There was usually a good response to the “Don’t forget the diver” appeal, and for the past ten years Pykett has been able to earn sufficient to enable him to live during the winter months.
RECOMMENDED FOR D.C.M.4
Pykett is naturally much upset by the decision of the committee, and he informs the “Echo” that he does not know where he will now turn for a living.
He served through the war with the 1st Sherwood Foresters, and was recommended for the D.C.M. for gallantry.
4 D.C.M.: Distinguished Conduct Medal, awarded for bravery
2: The next day, Saturday 25th January 1930, the Liverpool Echo (Liverpool, Lancashire, England) published this photograph of Bernard Pykett, under the title Don’t Forget The Diver, with the following caption:
Mr. Bernard Pykett, the one-legged diver at New Brighton, whose familiar figure will not be seen by visitors this summer, as diving exhibitions from the pier are to be discontinued.
3: The column Bee’s Notes On Sport, published in the Liverpool Echo (Liverpool, Lancashire, England) of Thursday 10th August 1933, explained that Bernard Pykett had, for two years, been giving high-diving exhibitions at Rhyl, a seaside resort in Wales:
“DON’T FORGET THE DIVER”
Bernard Pykett used to be a pro. footballer in our midst. He lost a leg in the war and then turned his attention to high-diving from New Brighton Pier. Nowadays, known as Dolpin, he is doing big things at Rhyl. This is his second year there and he has just recently done a 75 feet dive into 2 ft. 6 ins. of water! This reminds me of the good old days when The Follies used to tell the story of “Miss Vera-Skinnie who would now dive into three inches of water.”
Mr. Pykett is bringing a lad to swim in the Mersey mile, August 19. He is 16 years, swims the crawl all the mile, and his name is De Veigh—a French lad—and Pykett has trained him two years and says he is sure to be in the first half-dozen!
4: In an article titled One-Legged Man’s High-Diving Acts, The West Australian (Perth, Western Australia, Australia) of Monday 7th July 1952, reported that Bernard Pykett had just emigrated to Australia and published this photograph:
Mr. Bernard Pykett (right), the man who inspired the catch phrase, “don’t forget the diver,” in the late Tommy Handley’s radio show “Itma,” arrived at Fremantle yesterday.

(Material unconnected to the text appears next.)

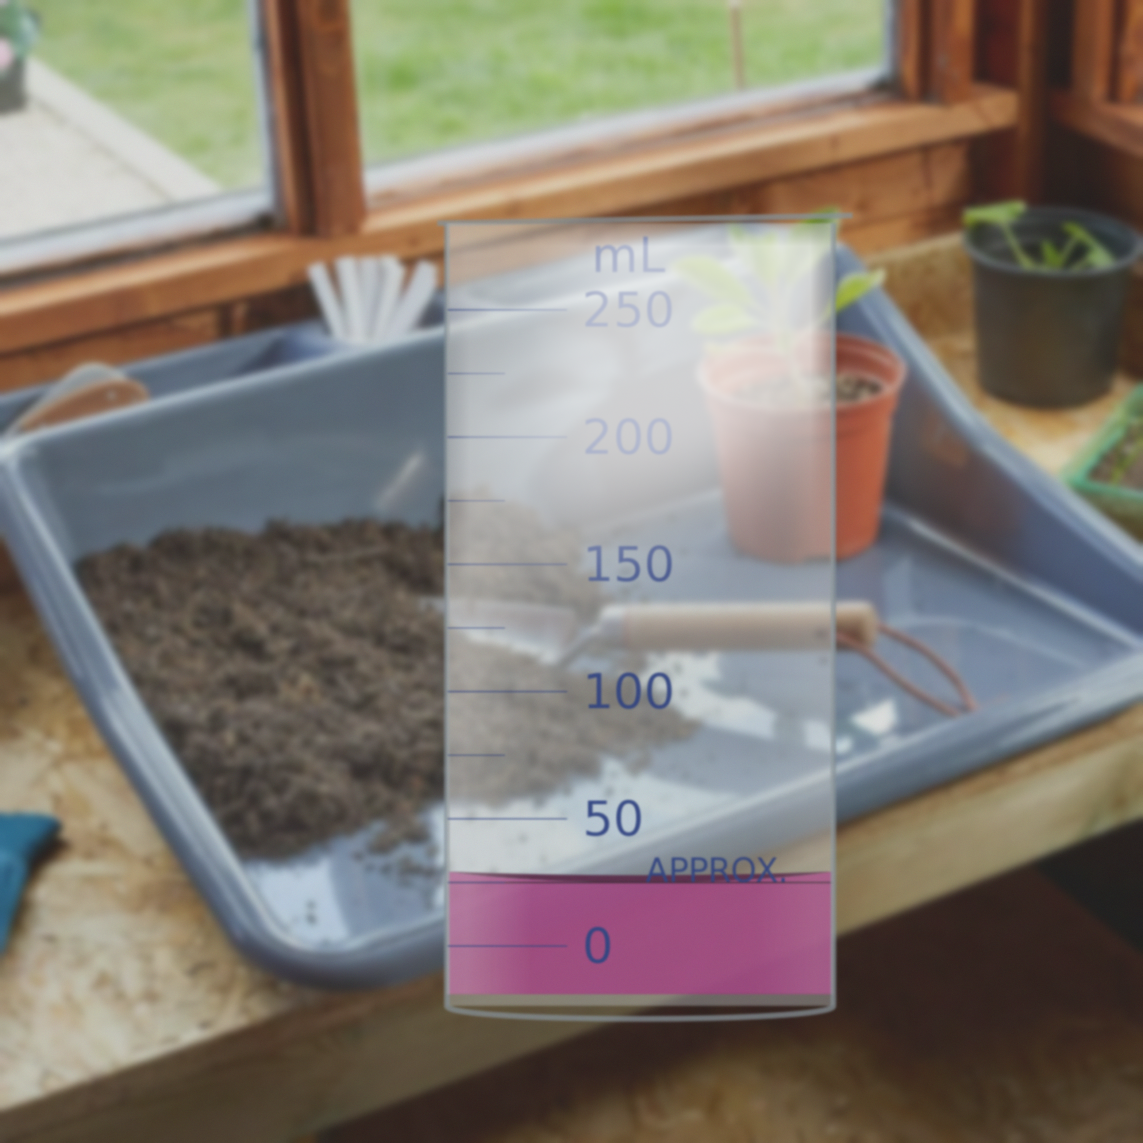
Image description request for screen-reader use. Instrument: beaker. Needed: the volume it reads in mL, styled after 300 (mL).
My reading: 25 (mL)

He was among passengers in the migrant liner Cheshire.
Mr. Pykett, who is 58 years old and who is to live with his sister in Perth, lost his right leg in World War I.
A well-known Liverpool personality, he is a high-diving expert who has thrilled thousands of people with performances at the New Brighton ferry stage.

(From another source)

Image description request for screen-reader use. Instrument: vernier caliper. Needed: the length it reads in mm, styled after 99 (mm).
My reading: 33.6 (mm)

One of his feats has been to dive from a platform 75ft. high into about 6ft. of water in a 15ft.-diameter tank.
Mr. Pykett said yesterday, however, that he now prefers 9ft. of water.
Another act is the “fire spectacle.” Clad in a cottonwool suit soaked in petrol which is then ignited, he has dived into a tank of water also blazing with petrol.
Sometimes, he said, his face got burnt.
In Perth, Mr. Pykett hopes to get a job as a swimming and diving instructor.
5: Finally, the Sports Diary, published in The West Australian (Perth, Western Australia, Australia) of Wednesday 7th July 1954, reported that Bernard Pykett was about to go back to England:
Although he is aged 59, Bernard Pykett, an Englishman, is still a professional trouper. This may not seem unusual, but Pykett has only one leg and gives exhibitions in swimming and high diving.
For the last four months he has been teaching swimming at Crawley baths and thanks to his efforts 58 youngsters can now safely enter deep water.
On Sunday the one-legged veteran will board the Oronsay for England where he will return to his post with the Maplethorpe council.
He will give exhibitions and teach swimming and diving.
Pykett hopes to put the ship’s swimming pool to good use during the trip by giving instruction to the non-swimmers among the passengers.
Pykett said yesterday that he still gets a thrill from diving and is at home at any height from 10 to 75 feet.